We are all familiar with the Magnificent Seven (Mag 7).
These Mega-Cap stocks quickly emerged as the best positioned to benefit from the AI boom ignited by ChatGPT. Throughout the cohort’s hegemony, individual performance has been uneven. Apple, Alphabet, and Tesla were left for dead earlier this year at a time when Microsoft, Meta, and Nvidia seemed invincible. Today, Alphabet is king, while Microsoft and Meta face scrutiny.
This could be confirmation bias given my recent writing, but it looks like intra-sector rotation at a thematic level — the theme being AI. Let’s take Alphabet as an example:
You see the news surrounding TPUs and realize you don’t own enough Alphabet (GOOG). You’re fully invested. So, to buy more GOOG, you need to sell something else. Where can you source the capital without changing your portfolio allocation? The easiest sale comes from a portfolio winner in the same theme… Nvidia fits the bill.
You sell Nvidia to buy Alphabet: intra-Mag7 rotation.
While capital is finite, deployment strategies are limitless. But, the exercise of swapping names gets tiring. So, I asked myself:
What if I sidestepped this dance by owning all of them equally?
To answer my query, I created an equal-weight Mag 7 portfolio (dividends reinvested, no rebalancing) and measured it against the individual names and the S&P 500 starting November 2023, marking the moment ChatGPT captured the public’s imagination, and perhaps changed the trajectory of the economy, [seemingly] overnight.
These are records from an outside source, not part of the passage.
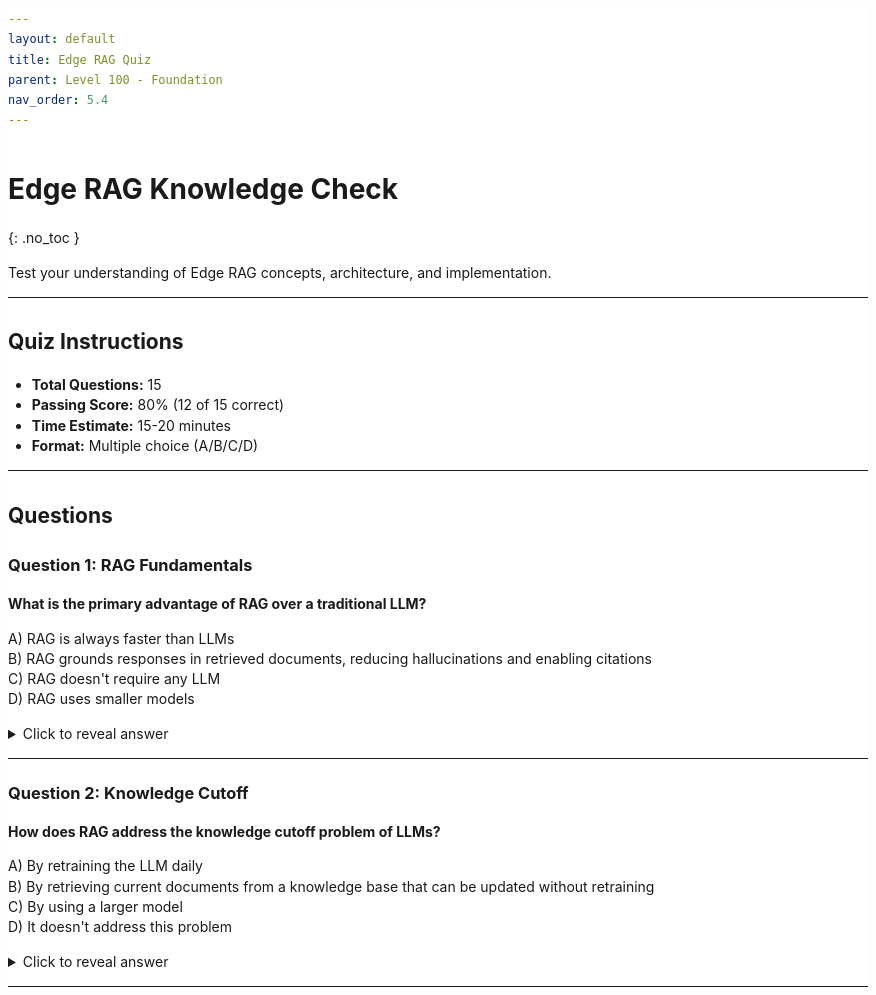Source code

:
```yaml
---
layout: default
title: Edge RAG Quiz
parent: Level 100 - Foundation
nav_order: 5.4
---
```


# Edge RAG Knowledge Check
{: .no_toc }

Test your understanding of Edge RAG concepts, architecture, and implementation.

---

## Quiz Instructions

- **Total Questions:** 15
- **Passing Score:** 80% (12 of 15 correct)
- **Time Estimate:** 15-20 minutes
- **Format:** Multiple choice (A/B/C/D)

---

## Questions

### Question 1: RAG Fundamentals

**What is the primary advantage of RAG over a traditional LLM?**

A) RAG is always faster than LLMs  
B) RAG grounds responses in retrieved documents, reducing hallucinations and enabling citations  
C) RAG doesn't require any LLM  
D) RAG uses smaller models

<details><summary>Click to reveal answer</summary></details>

---

### Question 2: Knowledge Cutoff

**How does RAG address the knowledge cutoff problem of LLMs?**

A) By retraining the LLM daily  
B) By retrieving current documents from a knowledge base that can be updated without retraining  
C) By using a larger model  
D) It doesn't address this problem

<details><summary>Click to reveal answer</summary></details>

---
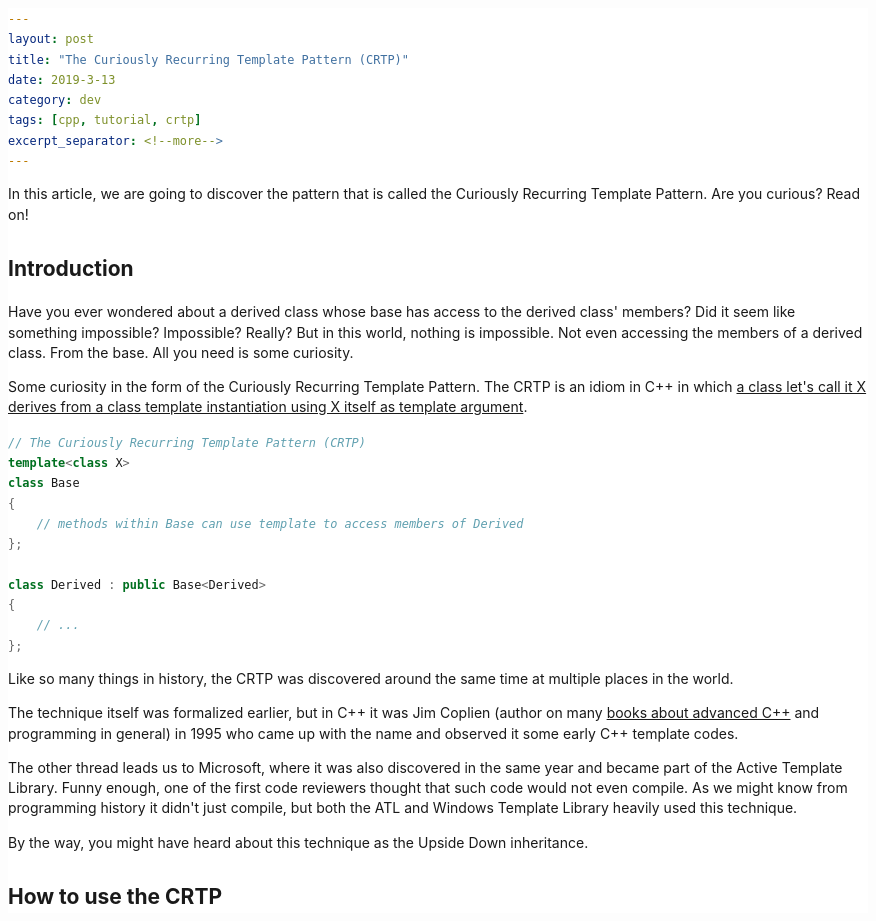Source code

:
 ```yaml
---
layout: post
title: "The Curiously Recurring Template Pattern (CRTP)"
date: 2019-3-13
category: dev
tags: [cpp, tutorial, crtp]
excerpt_separator: <!--more-->
---
```

In this article, we are going to discover the pattern that is called the Curiously Recurring Template Pattern. Are you curious? Read on!


## Introduction

Have you ever wondered about a derived class whose base has access to the derived class' members? Did it seem like something impossible? Impossible? Really? But in this world, nothing is impossible. Not even accessing the members of a derived class. From the base. All you need is some curiosity.

Some curiosity in the form of the Curiously Recurring Template Pattern. The CRTP is an idiom in C++ in which [a class let's call it X derives from a class template instantiation using X itself as template argument](https://en.wikipedia.org/wiki/Curiously_recurring_template_pattern). 

```cpp
// The Curiously Recurring Template Pattern (CRTP)
template<class X>
class Base
{
    // methods within Base can use template to access members of Derived
};

class Derived : public Base<Derived>
{
    // ...
};
```

Like so many things in history, the CRTP was discovered around the same time at multiple places in the world.

The technique itself was formalized earlier, but in C++ it was Jim Coplien (author on many [books about advanced C++](https://amzn.to/2BMKr8x) and programming in general) in 1995 who came up with the name and observed it some early C++ template codes.

The other thread leads us to Microsoft, where it was also discovered in the same year and became part of the Active Template Library. Funny enough, one of the first code reviewers thought that such code would not even compile. As we might know from programming history it didn't just compile, but both the ATL and Windows Template Library heavily used this technique.

By the way, you might have heard about this technique as the Upside Down inheritance. 

## How to use the CRTP
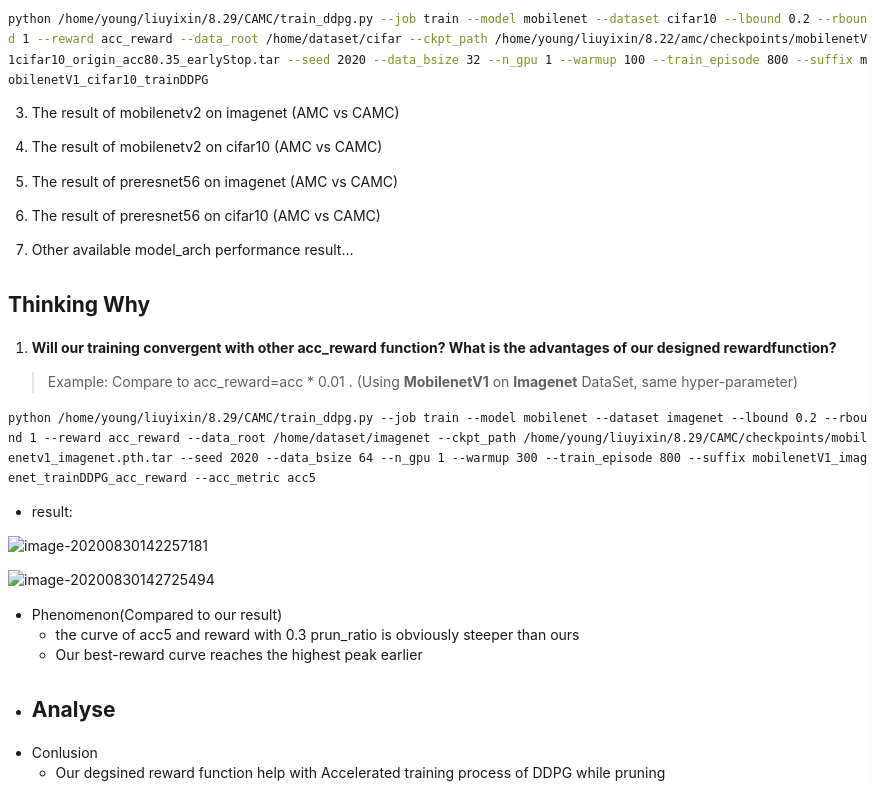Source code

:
 ```bash
python /home/young/liuyixin/8.29/CAMC/train_ddpg.py --job train --model mobilenet --dataset cifar10 --lbound 0.2 --rbound 1 --reward acc_reward --data_root /home/dataset/cifar --ckpt_path /home/young/liuyixin/8.22/amc/checkpoints/mobilenetV1cifar10_origin_acc80.35_earlyStop.tar --seed 2020 --data_bsize 32 --n_gpu 1 --warmup 100 --train_episode 800 --suffix mobilenetV1_cifar10_trainDDPG
```



3. The result of mobilenetv2 on imagenet  (AMC vs CAMC)



4. The result of mobilenetv2 on cifar10  (AMC vs CAMC)



5. The result of preresnet56 on imagenet  (AMC vs CAMC)



6. The result of preresnet56 on cifar10  (AMC vs CAMC)



7. Other available model_arch performance result...







## Thinking Why

1. **Will our training convergent with other acc_reward function? What is the advantages of our designed rewardfunction?**

> Example: Compare to acc_reward=acc * 0.01 . (Using **MobilenetV1** on **Imagenet** DataSet, same hyper-parameter)

```shell
python /home/young/liuyixin/8.29/CAMC/train_ddpg.py --job train --model mobilenet --dataset imagenet --lbound 0.2 --rbound 1 --reward acc_reward --data_root /home/dataset/imagenet --ckpt_path /home/young/liuyixin/8.29/CAMC/checkpoints/mobilenetv1_imagenet.pth.tar --seed 2020 --data_bsize 64 --n_gpu 1 --warmup 300 --train_episode 800 --suffix mobilenetV1_imagenet_trainDDPG_acc_reward --acc_metric acc5
```

- result:

![image-20200830142257181](https://i.loli.net/2020/08/30/AumyHPaVhBxl53C.png)

![image-20200830142725494](https://i.loli.net/2020/08/30/laEFNJRX3Bbs9Ie.png)

- Phenomenon(Compared to our result)
  - the curve of acc5 and reward with 0.3 prun_ratio is obviously steeper than ours
  - Our best-reward curve reaches the highest peak earlier
- Analyse
  - 
- Conlusion
  - Our degsined reward function help with Accelerated training process of DDPG while pruning

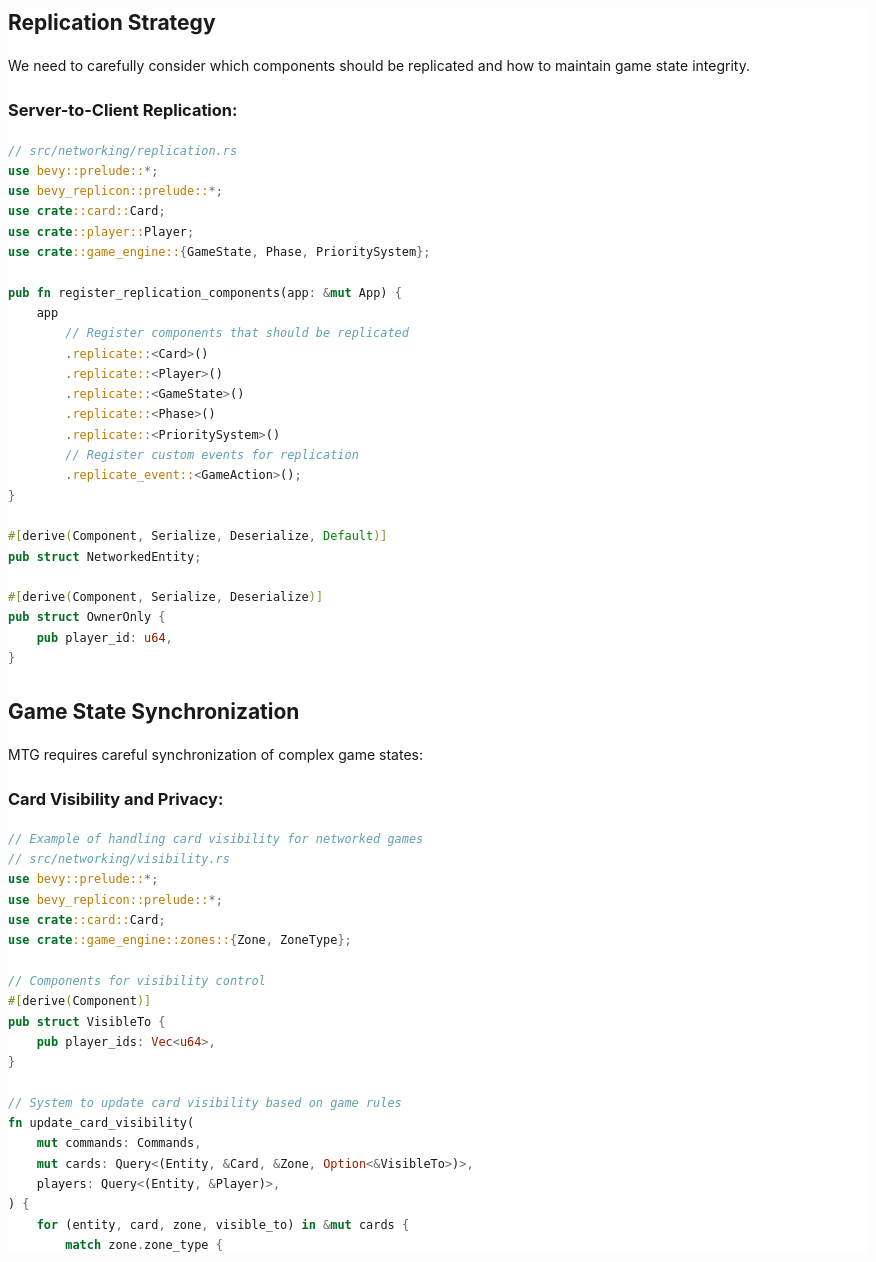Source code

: ## Replication Strategy

We need to carefully consider which components should be replicated and how to maintain game state integrity.

### Server-to-Client Replication:

```rust
// src/networking/replication.rs
use bevy::prelude::*;
use bevy_replicon::prelude::*;
use crate::card::Card;
use crate::player::Player;
use crate::game_engine::{GameState, Phase, PrioritySystem};

pub fn register_replication_components(app: &mut App) {
    app
        // Register components that should be replicated
        .replicate::<Card>()
        .replicate::<Player>()
        .replicate::<GameState>()
        .replicate::<Phase>()
        .replicate::<PrioritySystem>()
        // Register custom events for replication
        .replicate_event::<GameAction>();
}

#[derive(Component, Serialize, Deserialize, Default)]
pub struct NetworkedEntity;

#[derive(Component, Serialize, Deserialize)]
pub struct OwnerOnly {
    pub player_id: u64,
}
```

## Game State Synchronization

MTG requires careful synchronization of complex game states:

### Card Visibility and Privacy:

```rust
// Example of handling card visibility for networked games
// src/networking/visibility.rs
use bevy::prelude::*;
use bevy_replicon::prelude::*;
use crate::card::Card;
use crate::game_engine::zones::{Zone, ZoneType};

// Components for visibility control
#[derive(Component)]
pub struct VisibleTo {
    pub player_ids: Vec<u64>,
}

// System to update card visibility based on game rules
fn update_card_visibility(
    mut commands: Commands,
    mut cards: Query<(Entity, &Card, &Zone, Option<&VisibleTo>)>,
    players: Query<(Entity, &Player)>,
) {
    for (entity, card, zone, visible_to) in &mut cards {
        match zone.zone_type {
```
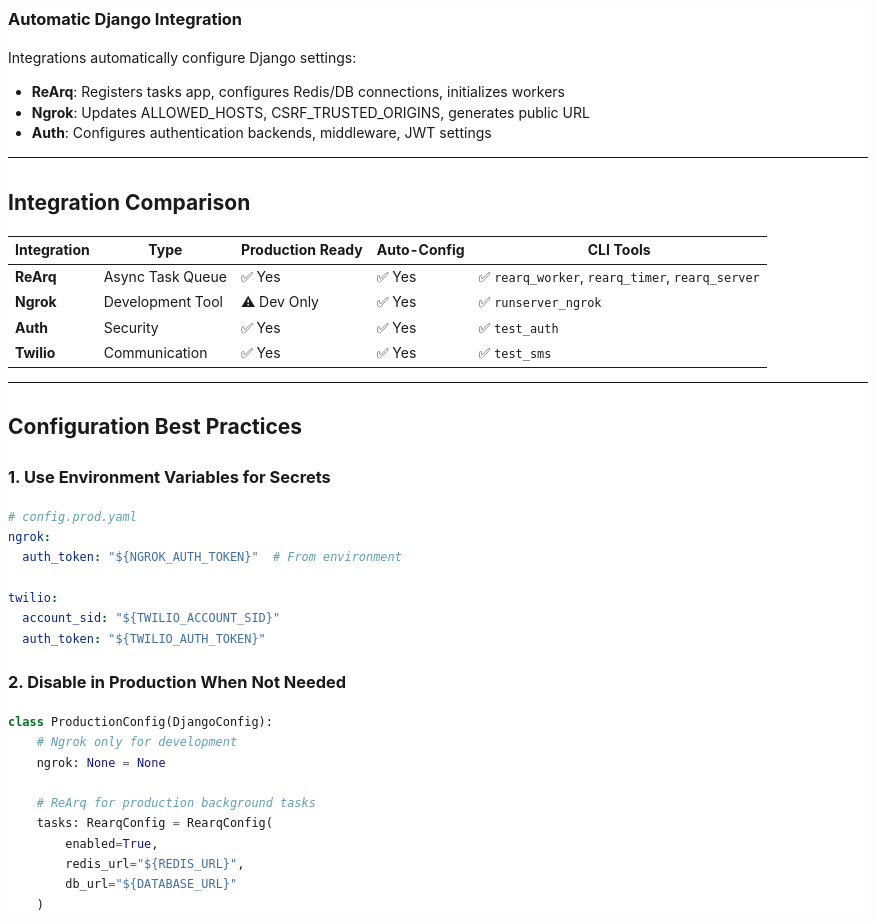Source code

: ### Automatic Django Integration

Integrations automatically configure Django settings:

- **ReArq**: Registers tasks app, configures Redis/DB connections, initializes workers
- **Ngrok**: Updates ALLOWED_HOSTS, CSRF_TRUSTED_ORIGINS, generates public URL
- **Auth**: Configures authentication backends, middleware, JWT settings

---

## Integration Comparison

| Integration | Type | Production Ready | Auto-Config | CLI Tools |
|-------------|------|------------------|-------------|-----------|
| **ReArq** | Async Task Queue | ✅ Yes | ✅ Yes | ✅ `rearq_worker`, `rearq_timer`, `rearq_server` |
| **Ngrok** | Development Tool | ⚠️ Dev Only | ✅ Yes | ✅ `runserver_ngrok` |
| **Auth** | Security | ✅ Yes | ✅ Yes | ✅ `test_auth` |
| **Twilio** | Communication | ✅ Yes | ✅ Yes | ✅ `test_sms` |

---

## Configuration Best Practices

### 1. Use Environment Variables for Secrets

```yaml
# config.prod.yaml
ngrok:
  auth_token: "${NGROK_AUTH_TOKEN}"  # From environment

twilio:
  account_sid: "${TWILIO_ACCOUNT_SID}"
  auth_token: "${TWILIO_AUTH_TOKEN}"
```

### 2. Disable in Production When Not Needed

```python
class ProductionConfig(DjangoConfig):
    # Ngrok only for development
    ngrok: None = None

    # ReArq for production background tasks
    tasks: RearqConfig = RearqConfig(
        enabled=True,
        redis_url="${REDIS_URL}",
        db_url="${DATABASE_URL}"
    )
```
You can find a full table with more metrics below.
The numbers speak for themselves. In raw return, the equal-weight portfolio beat the S&P 500 and five of the seven constituents. There was more risk associated with those returns, as indicated by standard deviation and drawdown, but the excess return justified the risk as per the Sharpe Ratio. Only Nvidia and Alphabet – what a turnaround there this year – delivered a superior Sharpe over the 2-year period.
While past performance is not indicative of future results, it offers an important lesson about the past and the conversations we’re having in the present:
You were better served owning the group rather than trying to time the constituents as they went in and out of favor.
This analysis isn’t meant to be a prescription for your portfolio. It is meant to be a prescription for your peace of mind. The media wants you glued to the screen, stressing over Nvidia’s counter to Alphabet’s TPU-jab. But, the data suggests that the stress of picking winners was largely unnecessary… and perhaps costly. I don’t believe this TPU development will change that; in fact, I see the TPUs are creating a supply environment where more orders get made and fulfilled then less.
We often talk about ‘risk-adjusted returns’ in finance, but we rarely talk about ‘stress-adjusted returns’. This holiday season, take the win, reclaim your time, and allocate it to the people who actually matter. Don’t allocate it to something no one will remember – including yourself – a year from now.